I ran DBCC CHECKTABLE with DATA_PURITY because I knew exactly which table had the problems. Oh, did the error messages fly then. So many in fact that SQL said there were too many to list (sounds like someone is being lazy if you ask me). I tried to manually find a record or two that had contained bad data.  The column was a float so I figured it might have had some crazy number shoved in there somewhere.

Then I spoke with the person who sent me the error and she said that the DB was upgraded to 2008 from 2000 in the last year. Before, they used “NAN” – not a number, in that column. Bingo. That was it. Now I just had to find the bad records.

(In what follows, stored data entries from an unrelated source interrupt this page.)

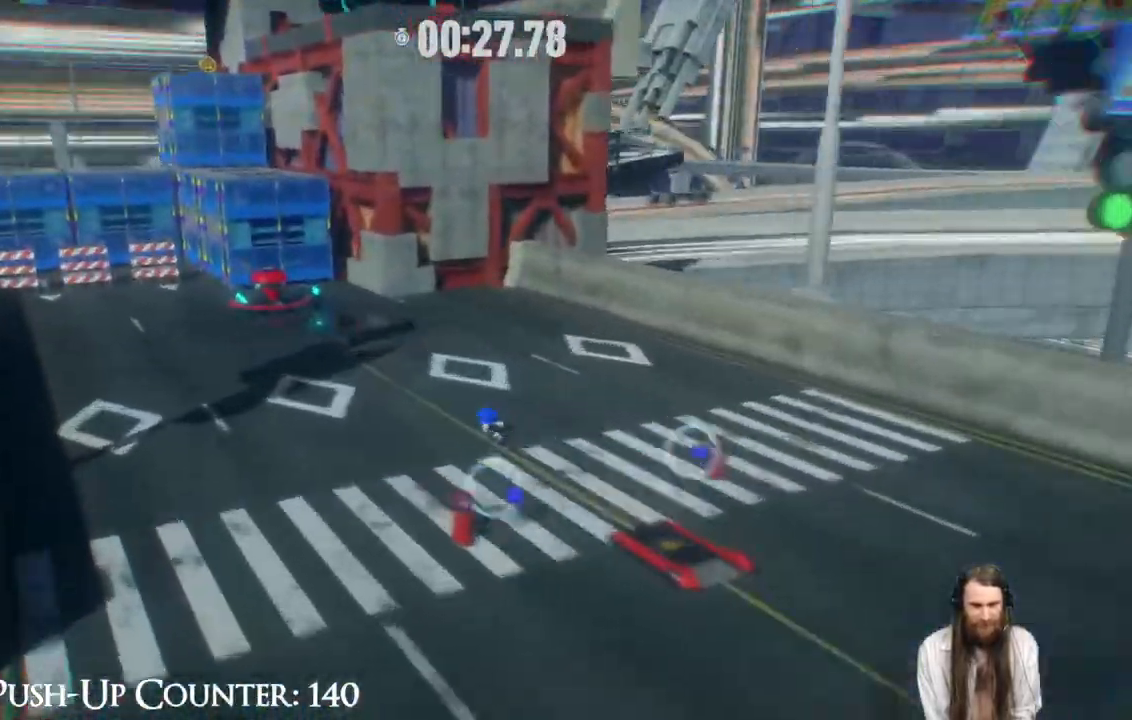
Gameplay with a controller (Xbox layout); each line is a JSON object with the inputs held at the frame after it. "events" lists button and stick changes between this image and that frame as [ms after this image, input, new state], when the widget could be followed in between. Not read: L3 R1.
{"buttons": ["X"], "left_stick": "up", "right_stick": "center", "events": []}
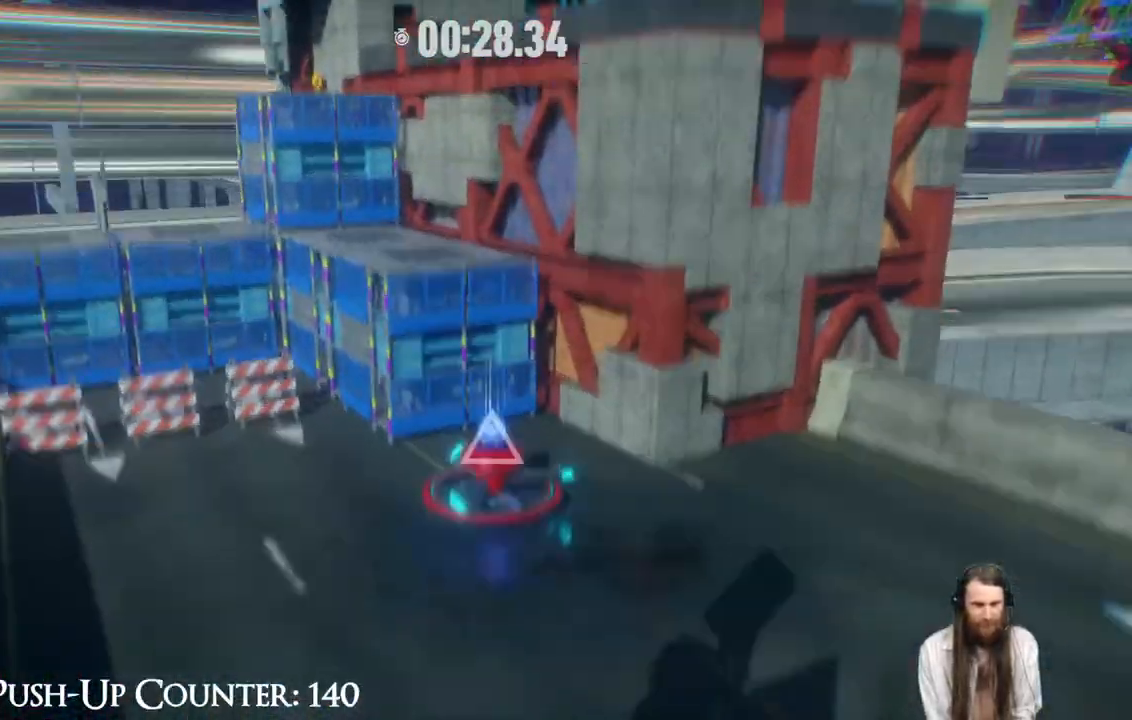
{"buttons": [], "left_stick": "up", "right_stick": "center"}
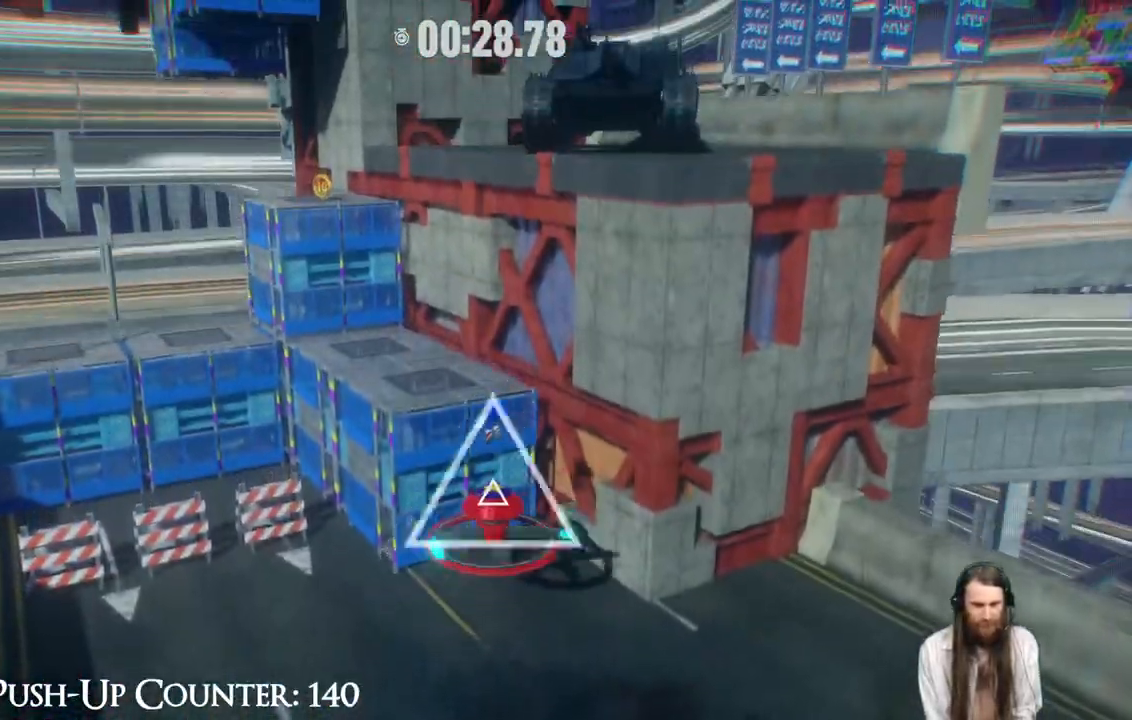
{"buttons": ["X"], "left_stick": "up", "right_stick": "center", "events": [[100, "X", "down"]]}
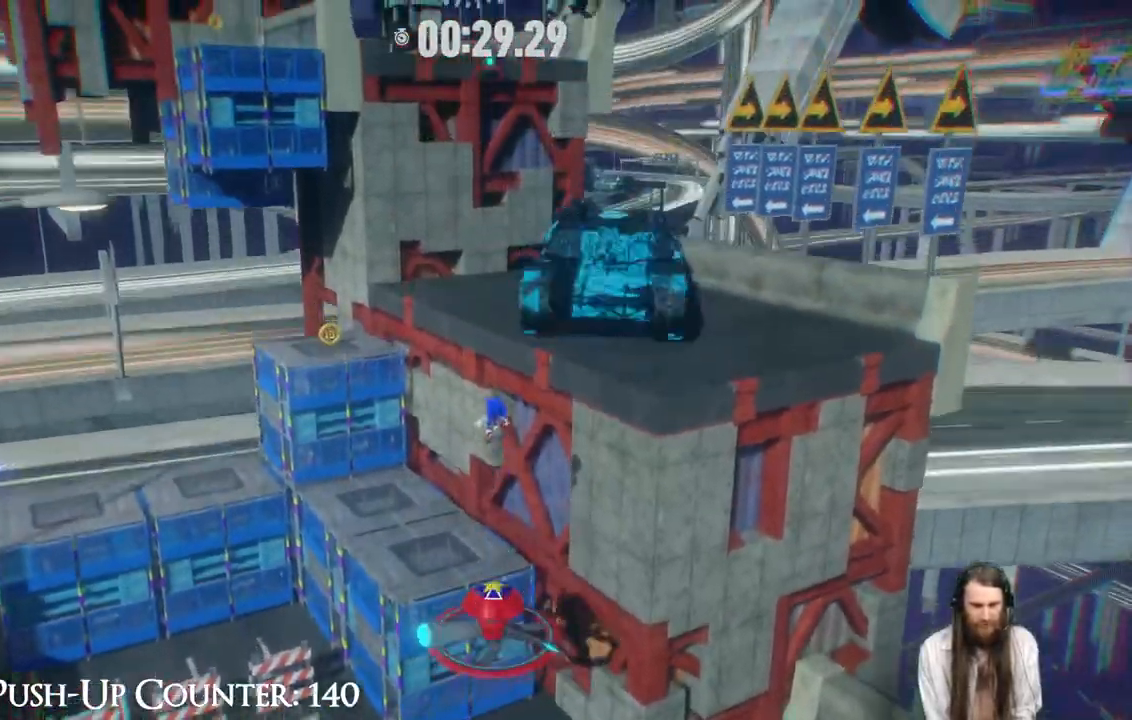
{"buttons": ["X"], "left_stick": "up", "right_stick": "center", "events": []}
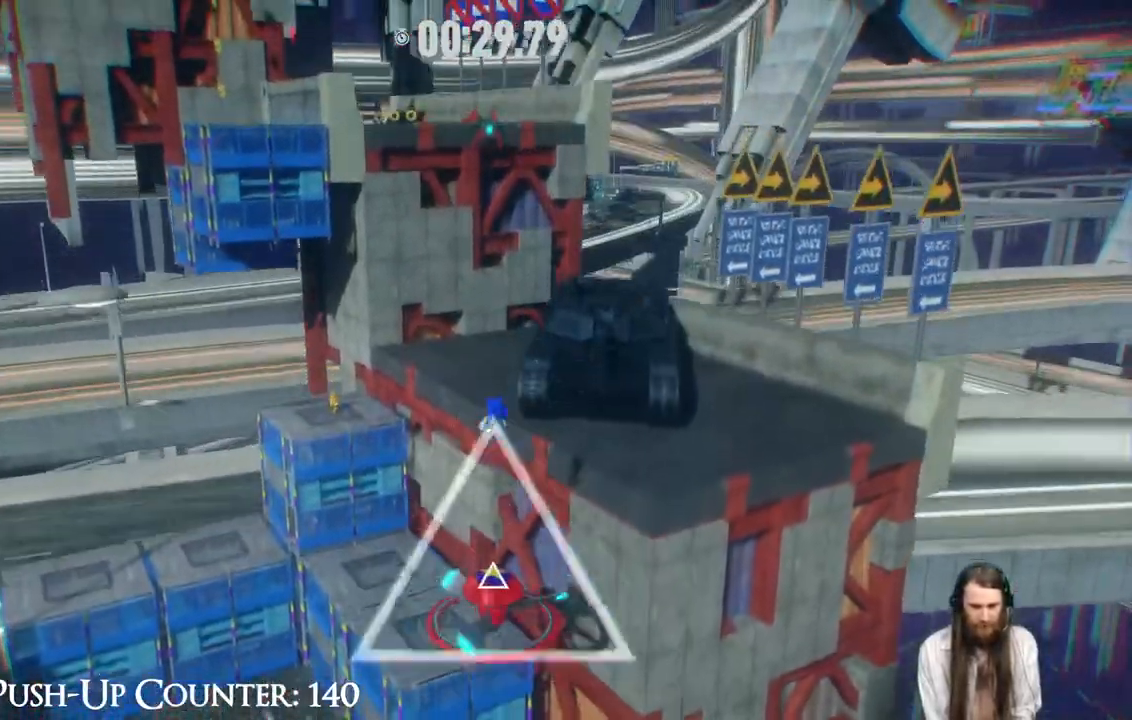
{"buttons": ["A"], "left_stick": "up", "right_stick": "center", "events": [[467, "A", "down"], [500, "X", "up"]]}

I took a backup of the DB and restored it to a dev playground. Next I did a nice SELECT INTO a new table but instead of keeping the column as a float, I converted it a varchar. I checked out a couple of the bad records I found before and lo and behold, there were about 3,200 records that had “#”.

Finally, I contacted the DB owner and told them about the bad data. Luckily, since the records were old they told me to just NULL them out to fix the data. A quick UPDATE statement later and it was back to check the original query.

Booyah! Query complete.

In today’s lesson, I learned about checking the purity of your data.  Also, it’s something to check for when upgrading databases. As BOL says: “For databases that were created in earlier versions of SQL Server, such as SQL Server 2000, SQL Server 7.0, and versions upgraded to SQL Server 2005, these checks are not enabled by default.”